Si elle est salariée, son salaire est beaucoup plus bas que celui des hommes. Dans les villages reculés, une femme doit aller chercher de l’eau, ramasser du bois de chauffage, s’occuper du bétail, s’occuper des personnes âgées et des enfants. Il leur faut toute la journée pour accomplir les tâches ménagères. La vie est dure et contrainte pour des millions de femmes rurales. Certains d’entre eux ont été secourus par des ONG et ils ont trouvé le réconfort de travailler ensemble, d’acquérir des compétences et d’être payés.

La réservation de 33% de sièges pour les femmes au Parlement a également été proposée et rejetée à de nombreuses reprises. L’Inde ne compte que 12,2 % de femmes au Parlement. Dans les panchayats, cependant, les femmes ont obtenu des sièges réservés en 1993, ce qui constitue une étape importante dans l’histoire de notre développement rural. Maintenant, la réserve est susceptible d’aller jusqu’à 50%. Le Pakistan a fait une loi de réserve pour les femmes et il y a 60 sièges sur 342 à l’Assemblée nationale ou à la chambre basse du Pakistan et 137 sièges réservés dans 4 Assemblées provinciales.

Le statut des veuves est encore pire. La société les traite toujours d’une manière méprisable, en particulier chez les Hindous. Dans de nombreux cas, ils sont soit abandonnés par des familles, soit envoyés à Vindravan ou à Banaras pour vivre une vie de misère. À Vrindavan, il y a environ 6000 femmes veuves qui vivent presque sans argent et dépendent entièrement de la charité. Une petite pension de Rs 350 par mois (qui était de Rs 200 auparavant) leur est accordée dans le cadre du Régime national de pension Indira Gandhi. Dans la plupart des États, il y a quelque chose de mal dans la façon dont les veuves sont traitées par la société, les considérant comme un mauvais présage et les excluant pour leur manque de confiance. Ces coutumes patriarcales abaissent le statut des femmes dans le pays.

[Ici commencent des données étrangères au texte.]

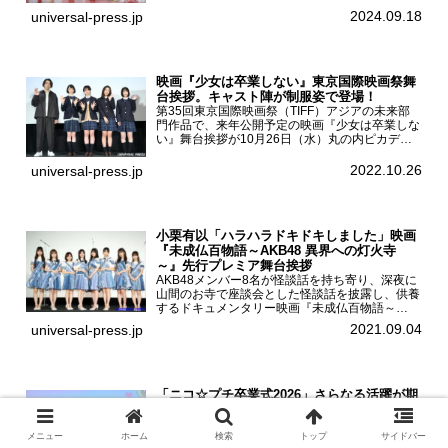
一ノ瀬美空、菅原咲月が都内にて開催された
2024.09.18
universal-press.jp
「DARS 新CM発表...
映画『少女は卒業しない』東京国際映画祭舞
台挨拶。キャスト陣が制服姿で登場！
第35回東京国際映画祭（TIFF）アジアの未来部
門作品で、来年公開予定の映画『少女は卒業しな
い』舞台挨拶が10月26日（水）丸の内ピカデリ
ーで開催され、出演者の河合優実、小野莉奈、小
宮山莉渚、中井友望、監督の中川駿が登壇。映画
2022.10.26
universal-press.jp
『少女は卒業し...
小栗有以「ハラハラドキドキしました」映画
『未成仏百物語～AKB48 異界への灯火寺
～』先行プレミア舞台挨拶
AKB48メンバー8名が怪談話を持ち寄り、深夜に
山間のお寺で座談会とした怪談話を披露し、供養
するドキュメンタリー映画『未成仏百物語～
AKB48異界への灯火寺～』の先行プレミア舞台
2021.09.04
universal-press.jp
挨拶が東京・ユナイテッド・シネマ豊洲で開催さ
れ、AKB48メ...
「ニコ☆プチ卒業式2026」さらなる活躍が期
待される人気モデルたちのラストステージ
女子小学生向けファッション雑誌『ニコ☆プチ』
（新潮社）は2026年3月22日（日）明治安田ホー
メニュー
ホーム
検索
トップ
サイドバー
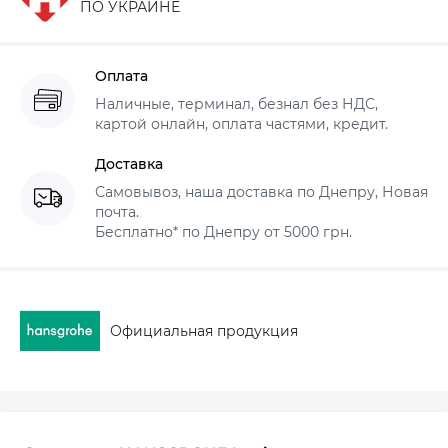
ПО УКРАИНЕ
Оплата
Наличные, терминал, безнал без НДС,
картой онлайн, оплата частями, кредит.
Доставка
Самовывоз, наша доставка по Днепру, Новая
почта.
Бесплатно* по Днепру от 5000 грн.
Официальная продукция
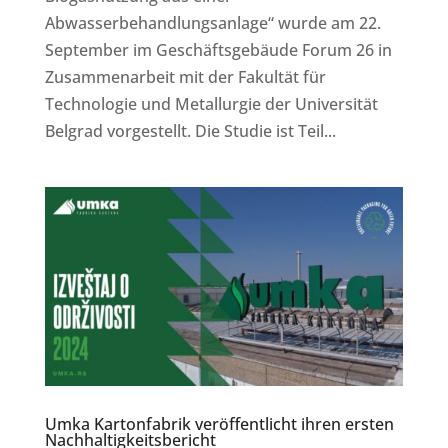
Abwasserbehandlungsanlage“ wurde am 22.
September im Geschäftsgebäude Forum 26 in
Zusammenarbeit mit der Fakultät für
Technologie und Metallurgie der Universität
Belgrad vorgestellt. Die Studie ist Teil...
Umka Kartonfabrik veröffentlicht ihren ersten
Nachhaltigkeitsbericht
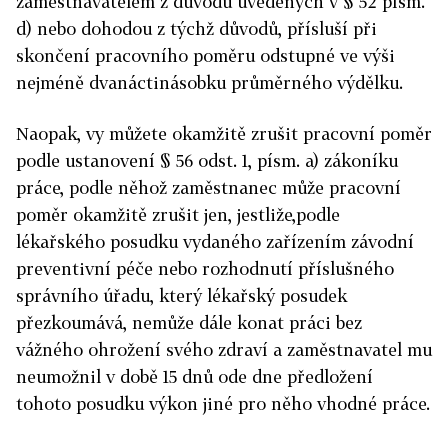
zaměstnavatelem z důvodů uvedených v § 52 písm.
d) nebo dohodou z týchž důvodů, přísluší při
skončení pracovního poměru odstupné ve výši
nejméně dvanáctinásobku průměrného výdělku.
Naopak, vy můžete okamžitě zrušit pracovní poměr
podle ustanovení § 56 odst. 1, písm. a) zákoníku
práce, podle něhož zaměstnanec může pracovní
poměr okamžitě zrušit jen, jestliže,podle
lékařského posudku vydaného zařízením závodní
preventivní péče nebo rozhodnutí příslušného
správního úřadu, který lékařský posudek
přezkoumává, nemůže dále konat práci bez
vážného ohrožení svého zdraví a zaměstnavatel mu
neumožnil v době 15 dnů ode dne předložení
tohoto posudku výkon jiné pro něho vhodné práce.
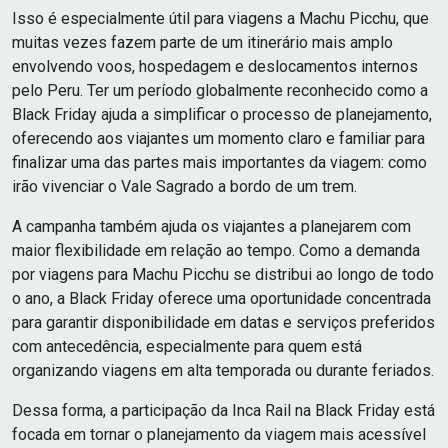
Isso é especialmente útil para viagens a Machu Picchu, que
muitas vezes fazem parte de um itinerário mais amplo
envolvendo voos, hospedagem e deslocamentos internos
pelo Peru. Ter um período globalmente reconhecido como a
Black Friday ajuda a simplificar o processo de planejamento,
oferecendo aos viajantes um momento claro e familiar para
finalizar uma das partes mais importantes da viagem: como
irão vivenciar o Vale Sagrado a bordo de um trem.
A campanha também ajuda os viajantes a planejarem com
maior flexibilidade em relação ao tempo. Como a demanda
por viagens para Machu Picchu se distribui ao longo de todo
o ano, a Black Friday oferece uma oportunidade concentrada
para garantir disponibilidade em datas e serviços preferidos
com antecedência, especialmente para quem está
organizando viagens em alta temporada ou durante feriados.
Dessa forma, a participação da Inca Rail na Black Friday está
focada em tornar o planejamento da viagem mais acessível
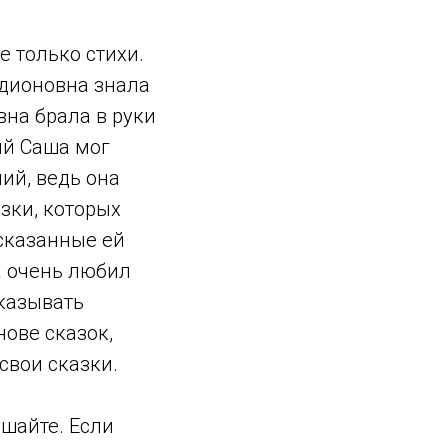
е только стихи.
одионовна знала
вна брала в руки
ий Саша мог
ий, ведь она
зки, которых
 сказанные ей
а очень любил
казывать
нове сказок,
свои сказки.
ушайте. Если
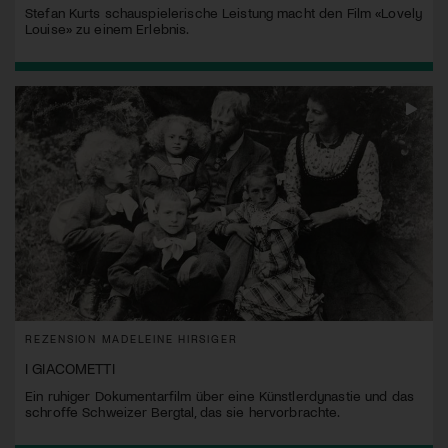
Stefan Kurts schauspielerische Leistung macht den Film «Lovely
Louise» zu einem Erlebnis.
REZENSION MADELEINE HIRSIGER
I GIACOMETTI
Ein ruhiger Dokumentarfilm über eine Künstlerdynastie und das
schroffe Schweizer Bergtal, das sie hervorbrachte.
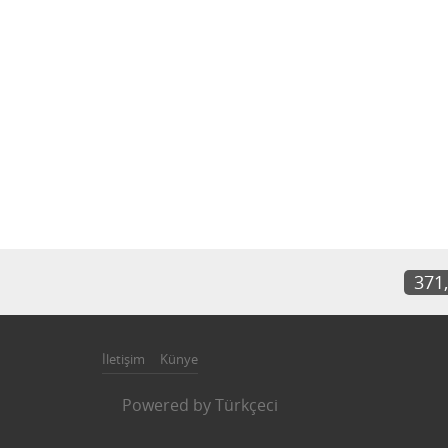
371
İletişim
Künye
Powered by
Türkçeci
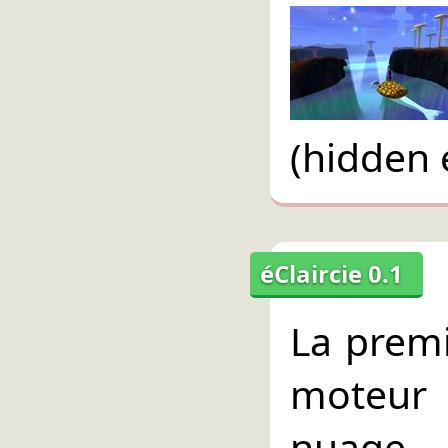
(hidden 
éClaircie 0.1
La premi
moteur 
nuage,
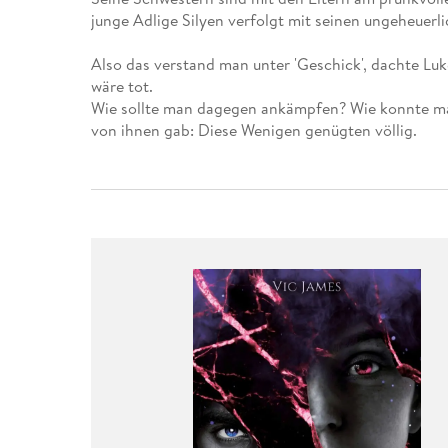
Leseempfehlung
eBook Abonnement
Postkarten
Westerman
Kinder- &
Kugelschr
junge Adlige Silyen verfolgt mit seinen ungeheuerl
Hörbuchsprecher
Günstige Spielwaren
Wochenkalender
Kinderbü
Romane
Geräte im
Puzzles &
Schule & 
Buchtrends auf Social Media
eBooks verschenken
Klett Lern
Krimis & T
Buchkalender
Kochen &
Sachbüch
Sprachka
Also das verstand man unter 'Geschick', dachte Luk
büchermenschen
Duden Sh
Romane
wäre tot.
Krimis & T
Wie sollte man dagegen ankämpfen? Wie konnte man
Top Autor:innen
Hörspiele
Manga
von ihnen gab: Diese Wenigen genügten völlig.
Top Serien
Hörbuchs
Gebrauchtbuch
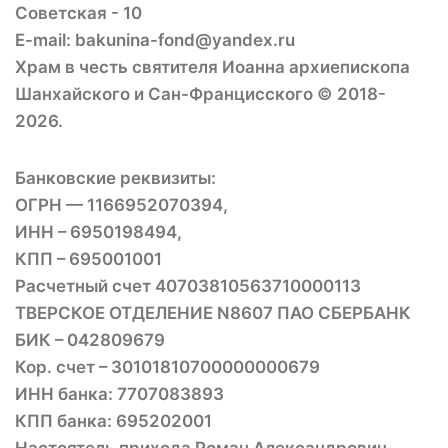
Советская - 10
E-mail: bakunina-fond@yandex.ru
Храм в честь святителя Иоанна архиепископа
Шанхайского и Сан-Францисского © 2018-
2026.
Банковские реквизиты:
ОГРН — 1166952070394,
ИНН – 6950198494,
КПП – 695001001
Расчетный счет 40703810563710000113
ТВЕРСКОЕ ОТДЕЛЕНИЕ N8607 ПАО СБЕРБАНК
БИК – 042809679
Кор. счет – 30101810700000000679
ИНН банка: 7707083893
КПП банка: 695202001
Настоятель прихода Роман Александрович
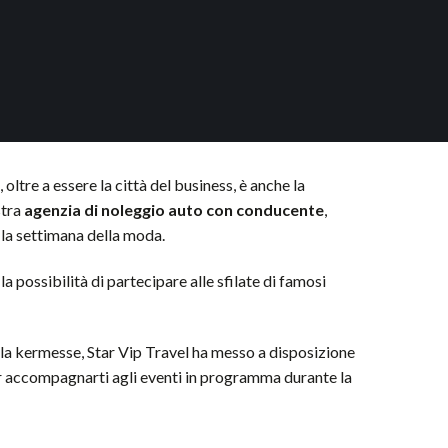
 oltre a essere la città del business, è anche la
stra
agenzia di noleggio auto con conducente
,
r la settimana della moda.
a possibilità di partecipare alle sfilate di famosi
lla kermesse, Star Vip Travel ha messo a disposizione
er accompagnarti agli eventi in programma durante la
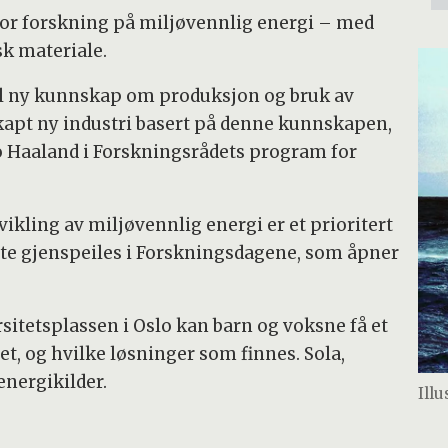
 for forskning på miljøvennlig energi – med
sk materiale.
til ny kunnskap om produksjon og bruk av
skapt ny industri basert på denne kunnskapen,
 Haaland i Forskningsrådets program for
kling av miljøvennlig energi er et prioritert
tte gjenspeiles i Forskningsdagene, som åpner
rsitetsplassen i Oslo kan barn og voksne få et
t, og hvilke løsninger som finnes. Sola,
energikilder.
Ill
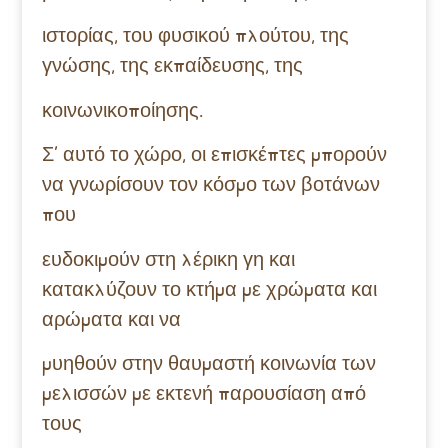
ιστορίας, του φυσικού πλούτου, της
γνώσης, της εκπαίδευσης, της
κοινωνικοποίησης.
Σ’ αυτό το χώρο, οι επισκέπτες μπορούν
να γνωρίσουν τον κόσμο των βοτάνων
που
ευδοκιμούν στη λέρικη γη και
κατακλύζουν το κτήμα με χρώματα και
αρώματα και να
μυηθούν στην θαυμαστή κοινωνία των
μελισσών με εκτενή παρουσίαση από
τους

Dans l’ensemble, à l’occasion de la Journée de la femme, nous devons réaliser que les femmes peuvent avoir le genre d’autonomisation qu’elles ont déjà dans de nombreux pays, en particulier dans les pays scandinaves, si elles travaillent et ont une indépendance économique, exercent un contrôle sur leur santé reproductive, ont une voix forte dans les questions familiales et ont une représentation proportionnelle dans la politique.